§ **Document text**:
BEGIN

HubAI
Back to Engineering
Tool Architecture

Designing Tools That AI Agents Actually Use Correctly

Poorly designed tools are the #1 source of agent failure. We discovered that if a human can't choose which tool to use from the description alone, an agent can't either. Here's how we engineer tools as contracts between deterministic systems and non-deterministic agents.

Tool Design MCP Zod Agent UX

The Problem We Found

When we first built HubAI’s tool system, we followed the common pattern: wrap every useful function as a tool, give it a name and description, and let the agent figure out which one to use.

The agent did not figure it out.

We had tools like getEntityData, fetchEntitySchema, loadEntityConfig, and readEntityDefinition. To a human reading the names, they sounded similar but different. To the agent, they were interchangeable — and it would call the wrong one 30% of the time, then waste tokens recovering from the error.

We had tools that returned raw database dumps — 5,000+ tokens of JSON when the agent needed three fields. The context window filled with irrelevant data, and subsequent tool calls degraded because the agent was reasoning over noise.

We had error messages like "Error: invalid parameter". The agent would retry with the same invalid parameter, get the same error, and loop until its token budget was exhausted.

Every one of these failures traced back to the same root cause: we designed tools for humans, not for agents. The Model Context Protocol (MCP) gave the industry a shared standard for tool interfaces, but standardization alone does not prevent bad tool design. Tools are not functions that agents call. They are contracts between deterministic systems and non-deterministic agents. Designing them requires a fundamentally different mindset.

END

§ **Things to do**:
- a) In the tool design article, how often did the agent call the wrong one of the similarly named entity tools?
- b) For each statement, say whether it agrees with the tool design article, and quote the words of the article that decide it: (i) Some tools returned more than 5,000 tokens of JSON when the agent needed only three fields. (ii) After receiving "Error: invalid parameter", the agent corrected the parameter before retrying. (iii) The Model Context Protocol's standardization is enough by itself to prevent bad tool design.
- c) Write the next part of the tool design article, picking up after its final sentence.
The records that come next are separate material and are not part of the tool design article.

Text extractions by page:
BEGIN

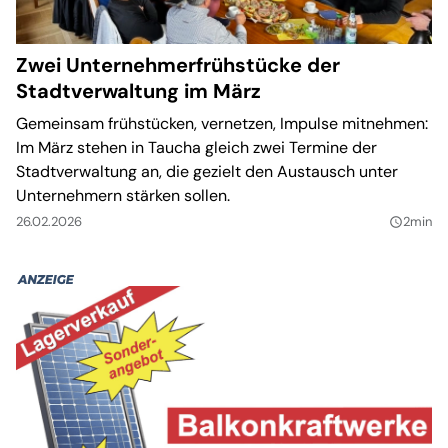
Zwei Unternehmerfrühstücke der
Stadtverwaltung im März
Gemeinsam frühstücken, vernetzen, Impulse mitnehmen:
Im März stehen in Taucha gleich zwei Termine der
Stadtverwaltung an, die gezielt den Austausch unter
Unternehmern stärken sollen.
26.02.2026
2min
query_builder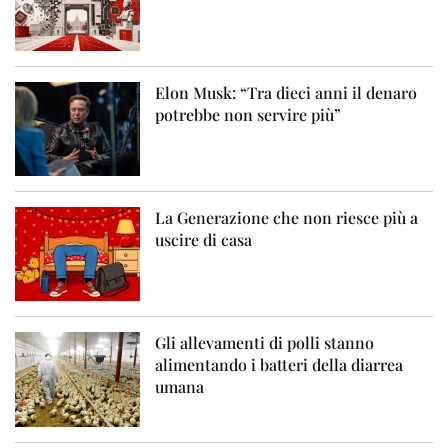
Elon Musk: “Tra dieci anni il denaro
potrebbe non servire più”
La Generazione che non riesce più a
uscire di casa
Gli allevamenti di polli stanno
alimentando i batteri della diarrea
umana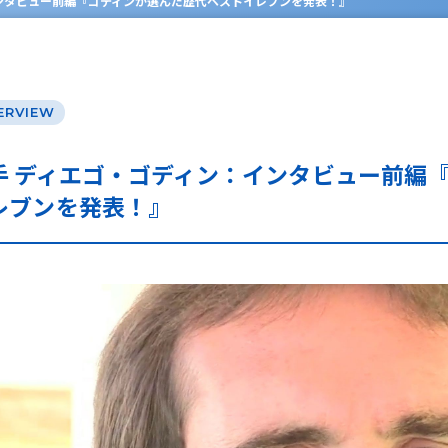
ンタビュー前編『ゴディンが選んだ歴代ベストイレブンを発表！』
ERVIEW
手 ディエゴ・ゴディン：インタビュー前編
レブンを発表！』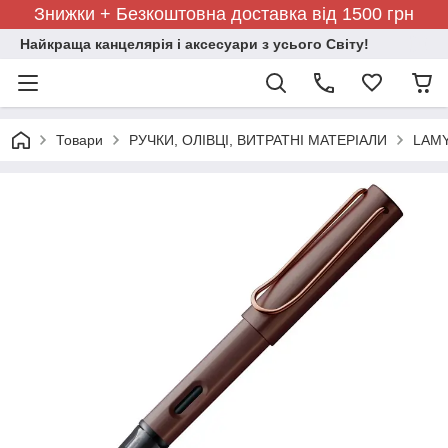
Знижки + Безкоштовна доставка від 1500 грн
Найкраща канцелярія і аксесуари з усього Світу!
Товари
РУЧКИ, ОЛІВЦІ, ВИТРАТНІ МАТЕРІАЛИ
LAMY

END

§ **Exercise answers**:
- a) It called the wrong one 30% of the time.

- b)
(i) Yes: "5,000+ tokens of JSON when the agent needed three fields."
(ii) No: "The agent would retry with the same invalid parameter, get the same error, and loop until its token budget was exhausted."
(iii) No: "standardization alone does not prevent bad tool design."

- c)
The Principles We Learned

Minimal Tool Sets

Our first tool registry had 23 tools. After profiling agent behavior, we cut it to 9.

The problem with large tool sets is not that agents cannot parse them — it is that selection quality degrades with options. When an agent has 23 tools to choose from, it spends tokens reasoning about which tool to use instead of doing work. Overlapping tools create ambiguity. Ambiguity causes wrong selections. Wrong selections waste tokens on error recovery.

The rule is simple: if a human cannot choose which tool to use from the description alone, an agent cannot either.

We consolidated aggressively:

  • listEntities + getEntityDetails + loadEntityRelationships became getEntityContext — one tool that returns exactly what the agent needs for entity reasoning
  • readProjectConfig + getProjectSettings + loadProjectMetadata became getProjectContext — one tool with a scope parameter
  • validateSchema + checkSchemaConsistency + verifySchemaRelationships became validateSchema — one tool with a depth parameter (quick, standard, thorough)

Each consolidated tool subdivides tasks like a human would and reduces context from intermediate outputs.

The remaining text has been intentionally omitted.